Потом чужой мужчина, неожиданно становящийся своим, принес с улицы из-под навеса отсыревшие дрова и снова стал разжигать в доме очаг, сминая для растопки старые газеты. Буквы и чужие лица неожиданно оживали, корчились в последних гримасах и исчезали, становясь ворохом черного пепла. И снова огонь весело бежал по хворосту, облизывая подсыхающие поленья и становясь все яростнее. И опять они с Васей смотрели, как завороженные, на это дышащее пламя, греющее руки своими высунутыми из пасти печурки языками. И снова комната наполнялась теплом, что уже приливало к лицу. И снова щеки горели, будто у школьницы, прогулявшей урок, а сердце билось, как перед неизбежным экзаменом, где никогда не знаешь, что за билет суждено тебе будет вытащить.
В выходные, когда приехал Андрей, поймала себя на мысли, что все время старается не глядеть на Федора. Смотрела в стенку, в пространство, в никуда, старательно отводя близорукие глаза. Когда обедали, Федор поймал ногами ее лодыжку и спокойно разглагольствовал об услышанных во «Времени» новостях. Она сидела между двумя мужчинами, подпирала ладошкой с истончившимися и расслаивающимися ногтями щеку, пылающую от горячего чая, передозировки солнца и ветра, и почти не слушала, что говорят мужчины. Дискуссия была где-то далеко, будто разговор по междугородней связи, когда испорчен кабель. Только там напрягаются, чтобы услышать, а тут она наоборот, точно выпала из орбиты, сошла с круга разговора, так как из камеры колеса потихоньку ушел воздух. Стоишь себе на обочине, смотришь, как другие гонят по кругу, вдыхаешь настоянный на хвое воздух и думаешь: «Все-таки жизнь удивительна! Так куда же бежим тогда, перегоняя друг друга и ослепляя солнечными зайчиками от серебристых покрышек?»
Передавая Федору сахарницу, вдруг почувствовала вместо холодной хрупкости фарфора его горячую ладонь, будто невзначай коснувшуюся ее пальцев. Отдернула руку, как от ожога, бережно и тайно лелея тепло мужского колена в ночи, закутавшееся в клеенчатую скатерть, низко свисающую со стола почти до самого облупившегося пола.
Ложечка позвякивала о стакан, будто колеса поезда по рельсам, увозя в неизвестность, в края, в которых еще не бывала.
62
Вечером неожиданно подул душный ветер и после ужина, уложив ребенка спать, они пошли купаться.
Было полнолуние и луна надраенным серебряным щитом висела над лугами, испуская завораживающее сияние. Она почувствовала себя маленькой девочкой, сидящей в первом ряду на новогоднем представлении в ожидании чуда и сказки с непременно хорошим концом.
Осторожно разделась, ежась от влажного ночного воздуха, и по лунной дорожке, раскатанной серебряным ковром, вступила в воду, чувствуя, что грусть, будто вода, подступает все выше и выше, нежно обнимая и обволакивая ее со всех сторон… Неожиданно она вспомнила, что такое ночное купание уже было в ее жизни когда-то в ее студенческой молодости… И вот ее снова закинуло в ту же точку пространства спустя море лет, как ей тогда казалось, и она не понимала еще, что никакая это не прорва лет, а пока только горсть воды, набранной в ковши ладони, медленно утекающей сквозь неплотно сжатые пальцы…

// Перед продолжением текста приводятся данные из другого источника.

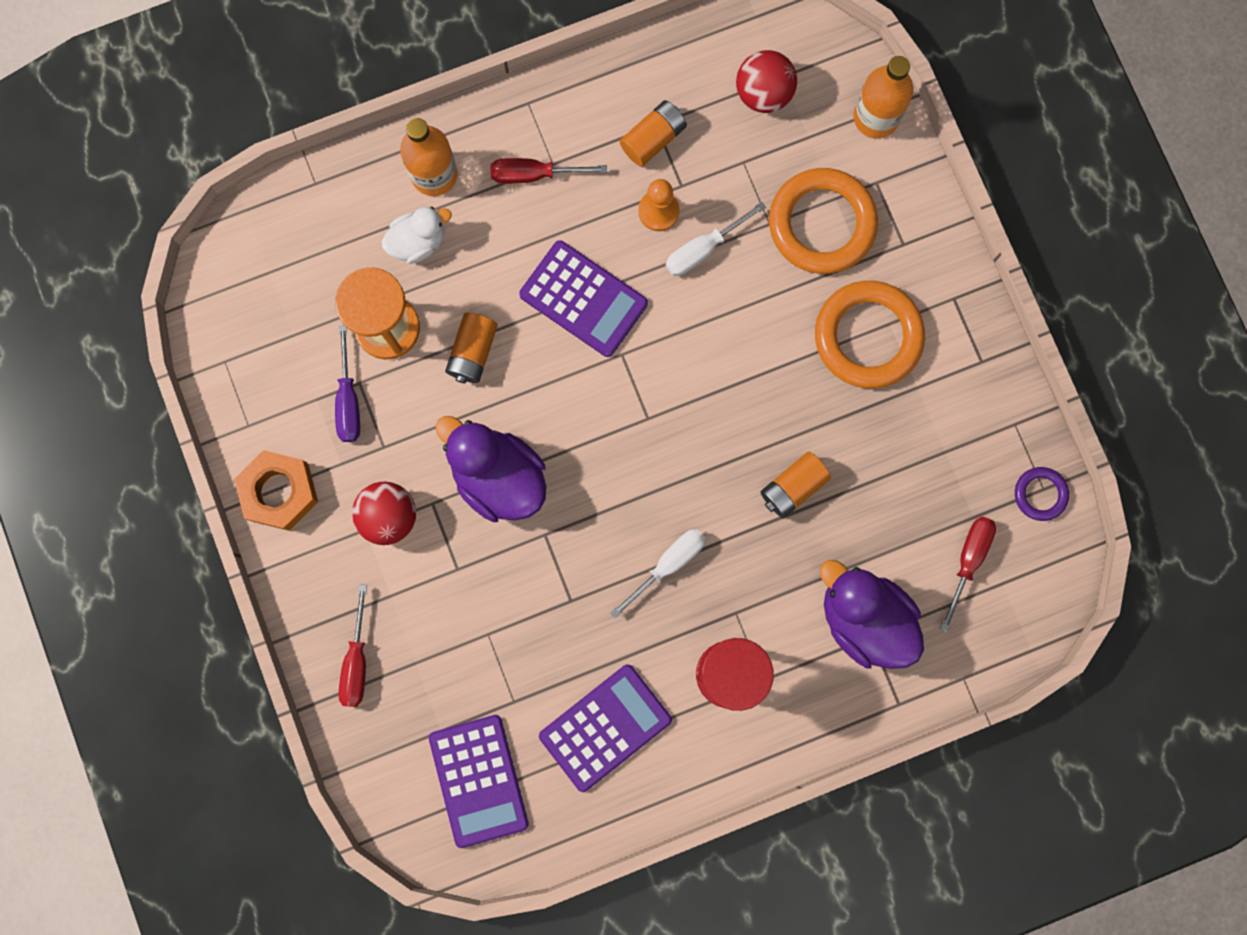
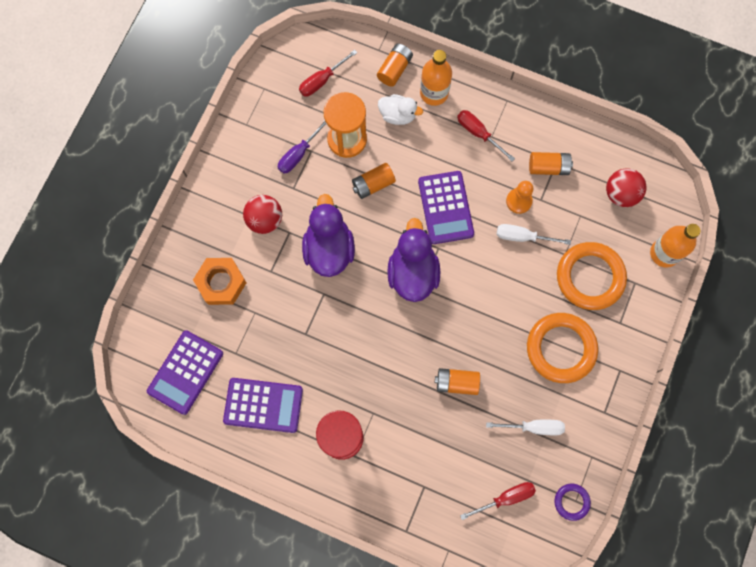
camera: 45 degrees right, 5 degrees down
orange nut [234,450,318,531] -> orange nut moved to [193,258,246,305]
red screwdriver [338,584,367,707] -> red screwdriver moved to [299,50,358,96]
white screwdriver [611,529,706,618] -> white screwdriver moved to [486,420,565,435]
purple duck [820,560,924,669] -> purple duck moved to [387,218,440,302]
none -> orange battery [377,44,413,87]

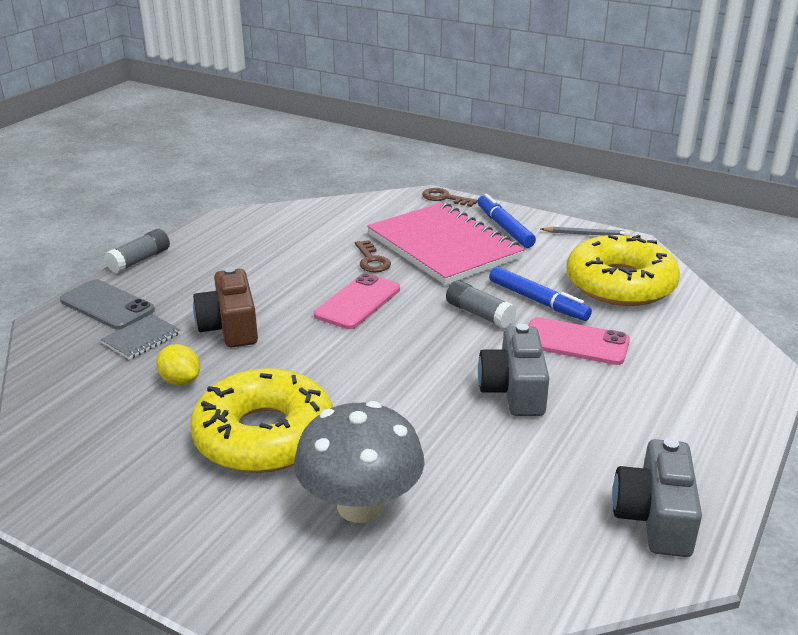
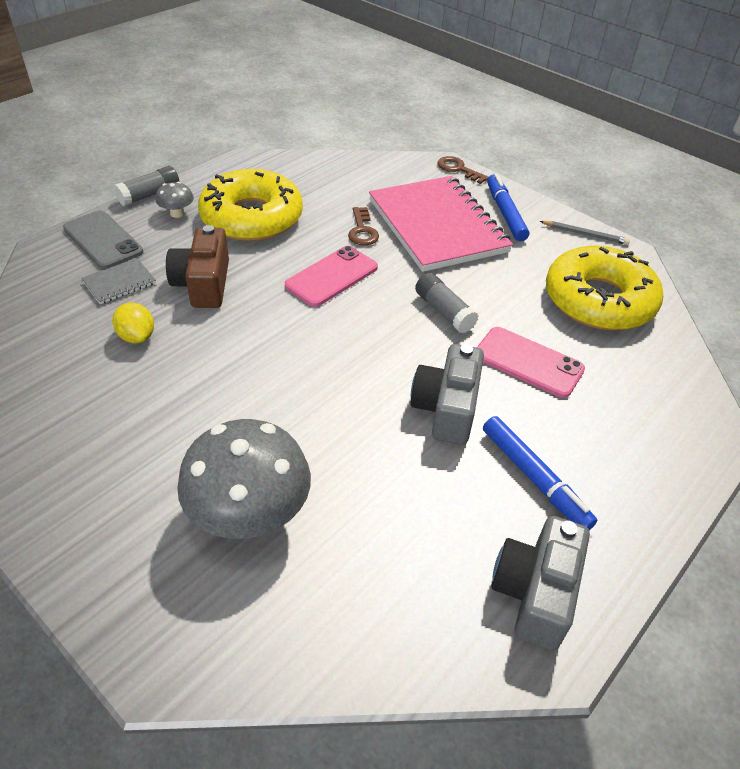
camera: 10 degrees right, 15 degrees up
yellow donut [190,368,333,473] -> yellow donut moved to [198,169,303,241]
blue marker [489,266,592,321] -> blue marker moved to [483,416,597,530]
none -> grey mushroom [156,182,194,218]

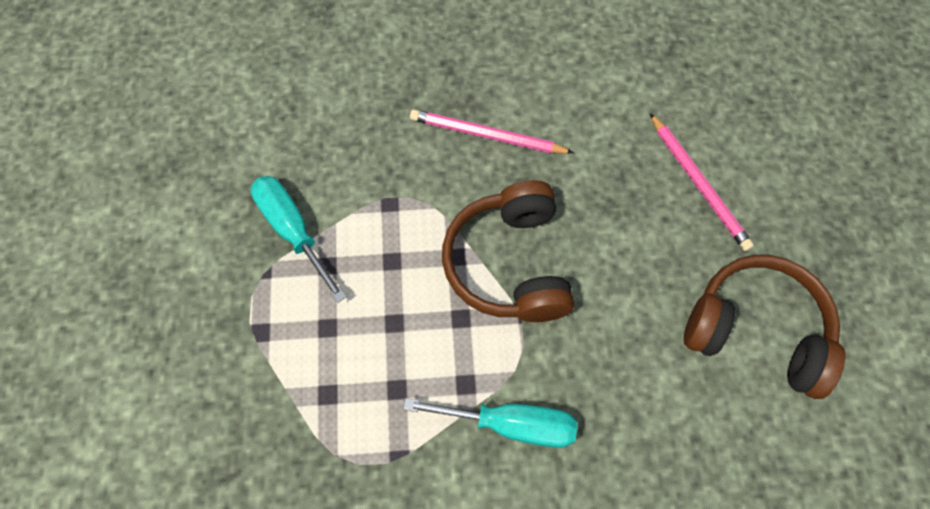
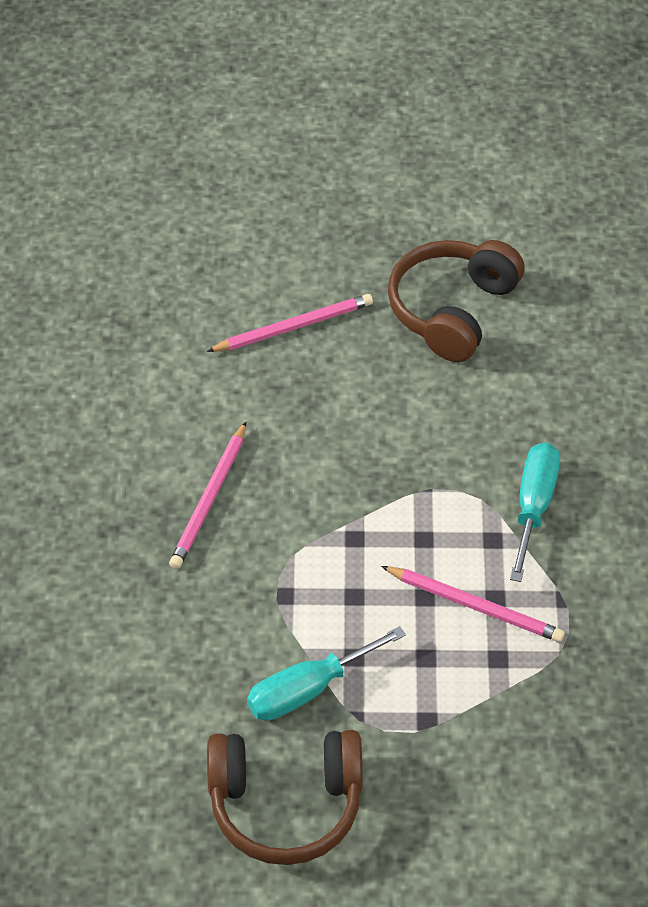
camera: 85 degrees left, 15 degrees down
brown headphones [442,180,574,322] -> brown headphones moved to [207,730,363,865]
none -> pink pencil [381,566,565,642]

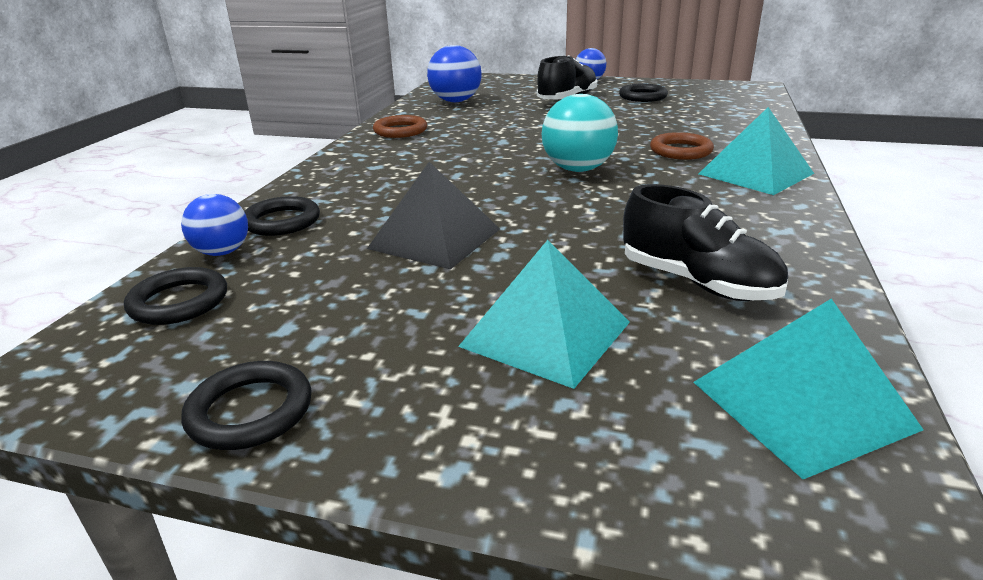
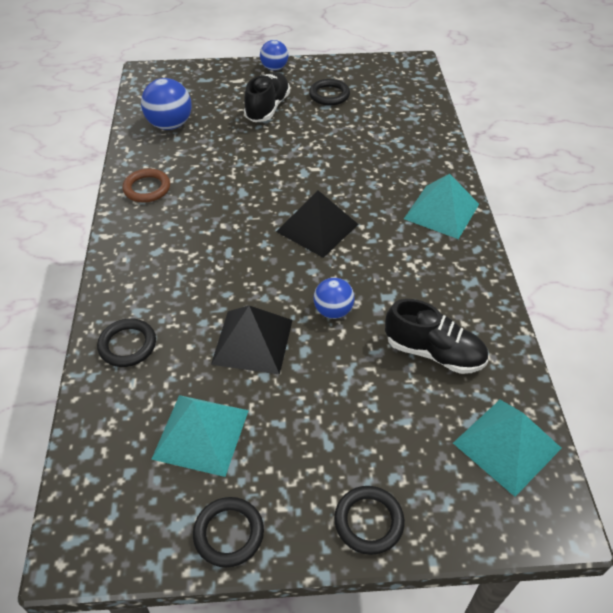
camera: 20 degrees left, 20 degrees up
black ring [124,267,227,325] -> black ring moved to [334,486,405,555]
blue ball [181,194,248,256] -> blue ball moved to [314,278,355,319]
turquoise pyramid [458,240,630,389] -> turquoise pyramid moved to [151,395,249,477]
turquoise ball [542,94,618,172] -> black pyramid [276,190,359,258]
brown ring [650,132,714,160] -> none

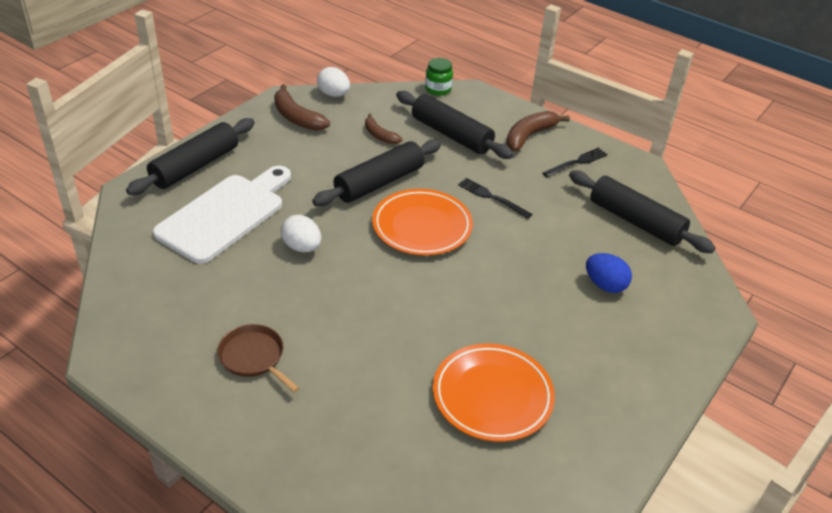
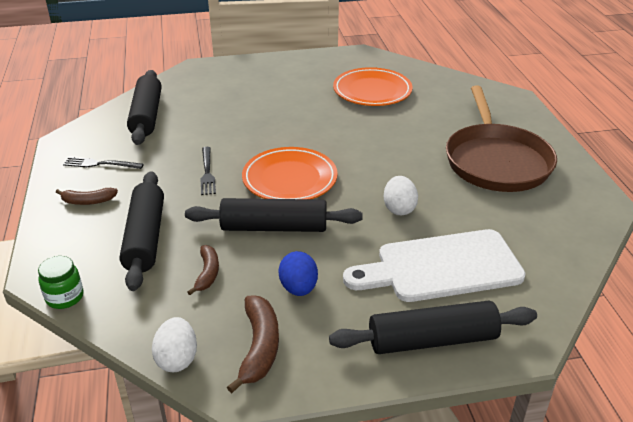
camera: 135 degrees left, 5 degrees down
brown pan [217,324,299,392] -> brown pan [446,86,557,192], size x2.12
brown banana [507,111,570,151] -> brown banana [56,188,118,205], size x0.64
blue egg [586,253,632,293] -> blue egg moved to [278,251,318,296]

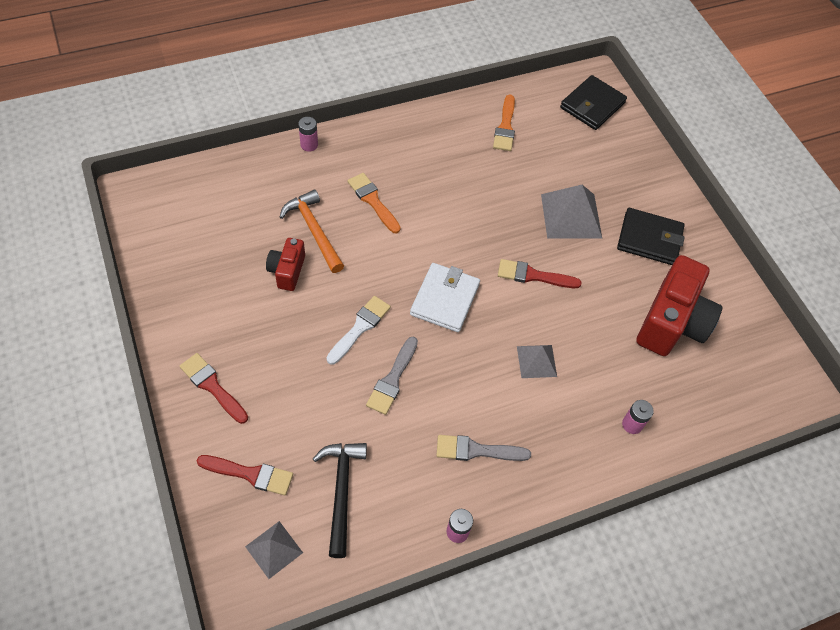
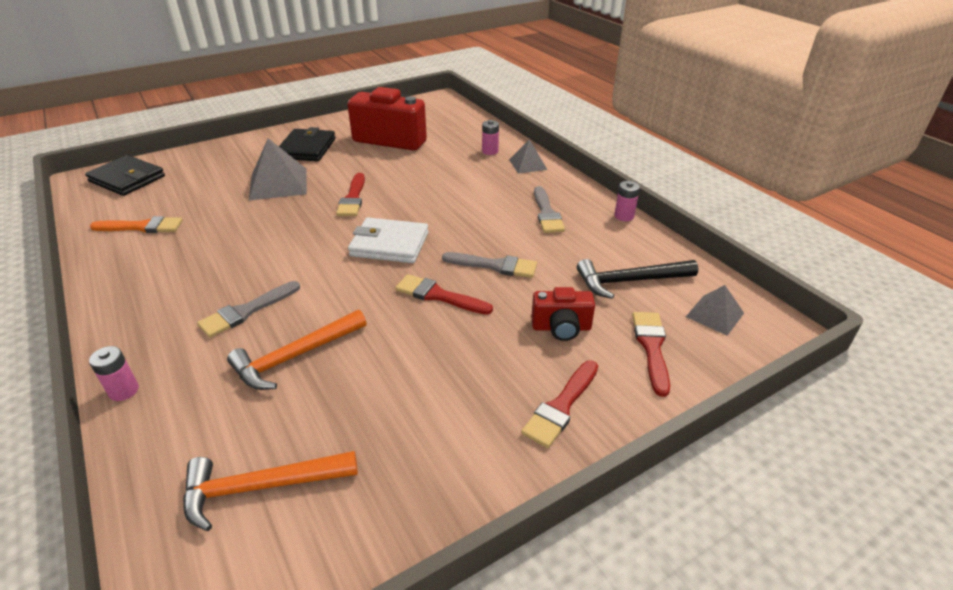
camera: 95 degrees left, 20 degrees down
red camera [266,238,305,291] -> red camera moved to [531,287,595,341]
white brush [327,296,391,365] -> red brush [395,274,493,315]
orange brush [347,173,401,233] -> grey brush [197,281,300,338]
grey pyramid [517,345,557,378] -> grey pyramid moved to [509,139,547,173]
none -> orange hammer [183,451,358,531]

По поверхности озера, будто оторванная голова подсолнуха, плыла луна… Федор стоял на берегу и смотрел, как она качается на воде. Вдруг он неожиданно нагнулся, поднял с земли камушек и запустил в подсолнух. Светящееся отражение задрожало и разлетелось на десятки мелких осколков, закачавшись на воде оборванными лепестками, что постепенно, словно магнитом, начали медленно стягиваться друг к другу. И вот снова растерзанный было подсолнух, целый и невредимый, застыл в воде, облитый завораживающим светом. И опять тишину раскололо взрывом воды – сполохи света брызнули Лиде в лицо и разбросанные ударной волной заколыхались на воде, будто кувшинки, вокруг черной воронки, наполненной тенями дурных предчувствий. Белые осколки мотались обрывками разорванного письма, подталкивая друг друга, кружились в немом танце и не могли найти себе прибежища и собраться в гладкие строки, возвращающие в сердце гармонию и покой. Теперь Федор, как заведенный, зачем-то бросал и бросал камни один за другим, не давая осколкам света собраться в целое, – и они, потянувшись было друг к другу, тотчас отшатывались и разлетались перьями из вспоротой подушки. Было в этом что-то магическое, словно Федор хотел разбить гармоничный мир, застывший блестящей елочной игрушкой из фольги на глади ее семейной жизни.